- DIRECTIVE
Give as a numbered list, omitting blank lines and the pictures, the lines of the records from the line with "Interrogative time on clock. Report, form as 11,19." up to and including the last line of the records.

- Stored entries

-- Begin --

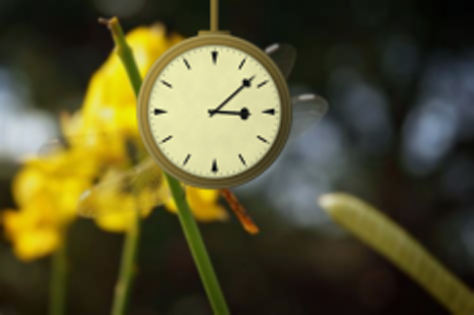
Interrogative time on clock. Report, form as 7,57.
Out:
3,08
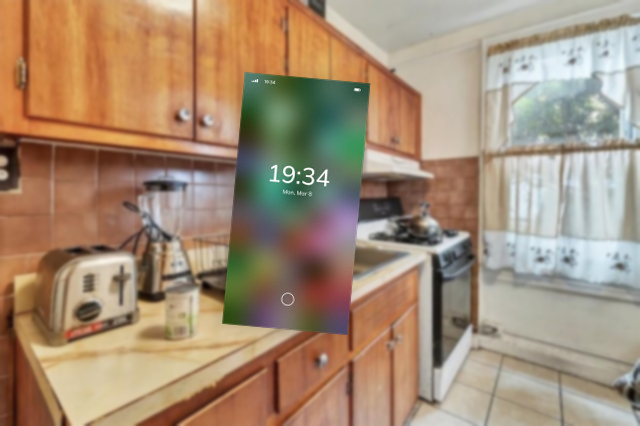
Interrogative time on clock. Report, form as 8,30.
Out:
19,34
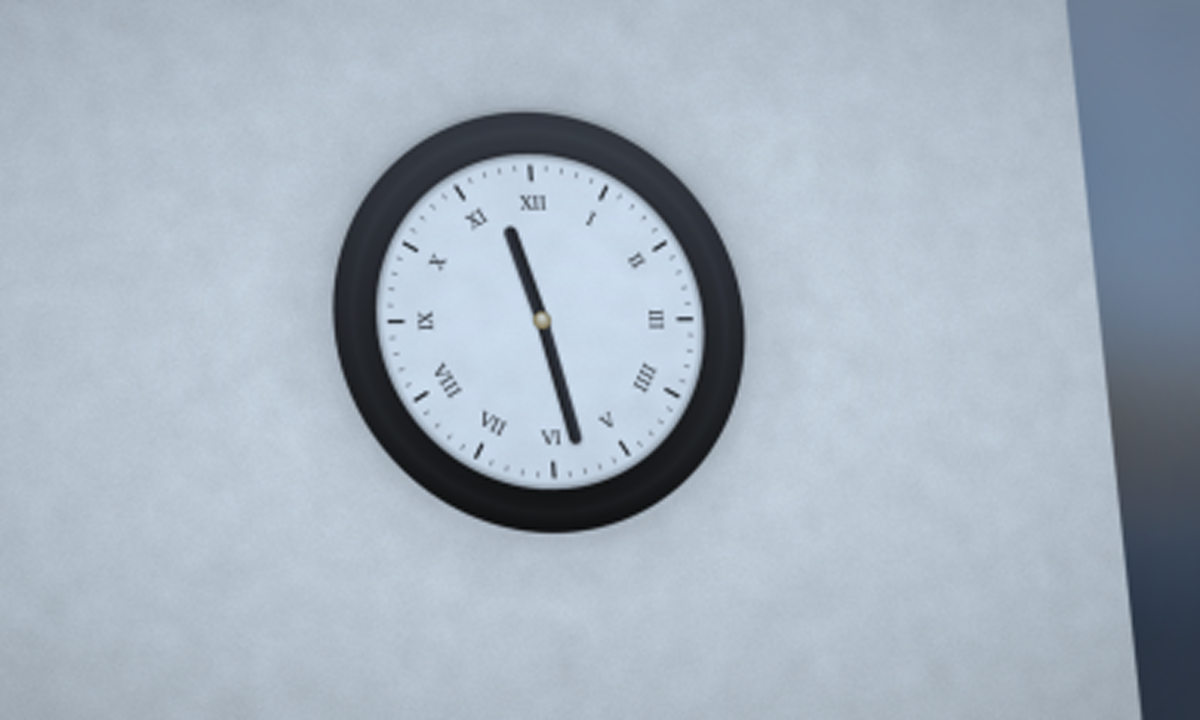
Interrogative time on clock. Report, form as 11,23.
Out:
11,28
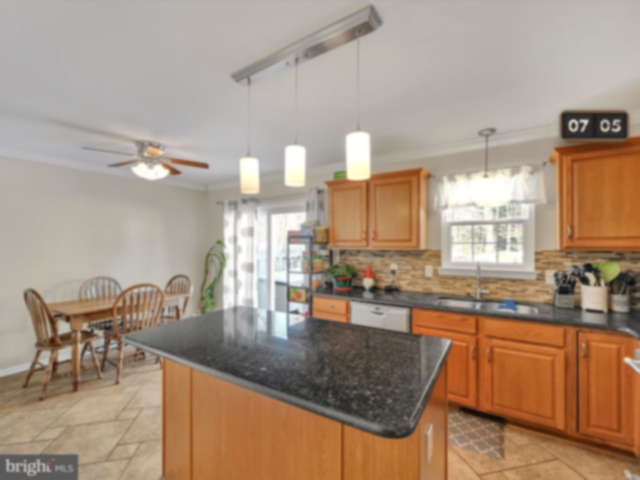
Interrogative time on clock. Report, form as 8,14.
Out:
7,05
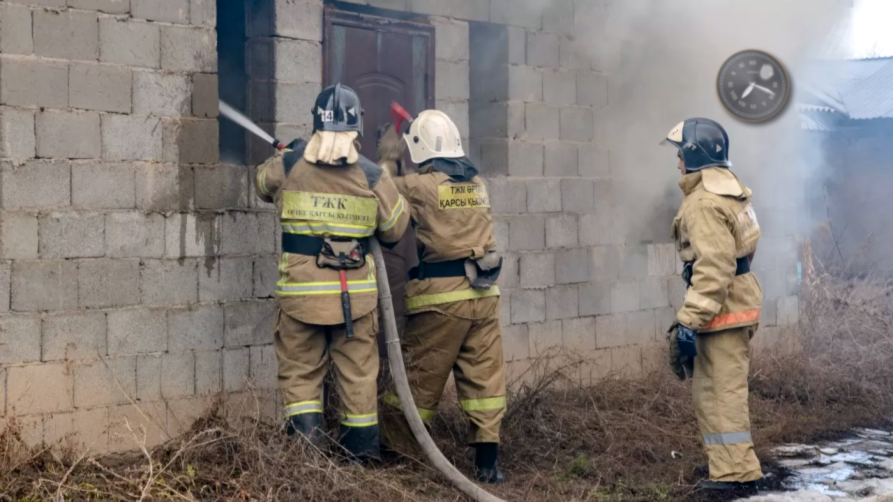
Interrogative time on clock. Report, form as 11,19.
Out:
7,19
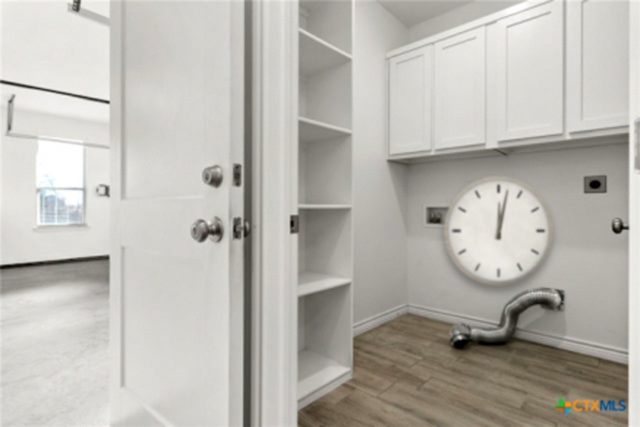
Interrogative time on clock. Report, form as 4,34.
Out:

-- End --

- SOLUTION
1. Interrogative time on clock. Report, form as 11,19.
2. Out:
3. 7,19
4. Interrogative time on clock. Report, form as 4,34.
5. Out:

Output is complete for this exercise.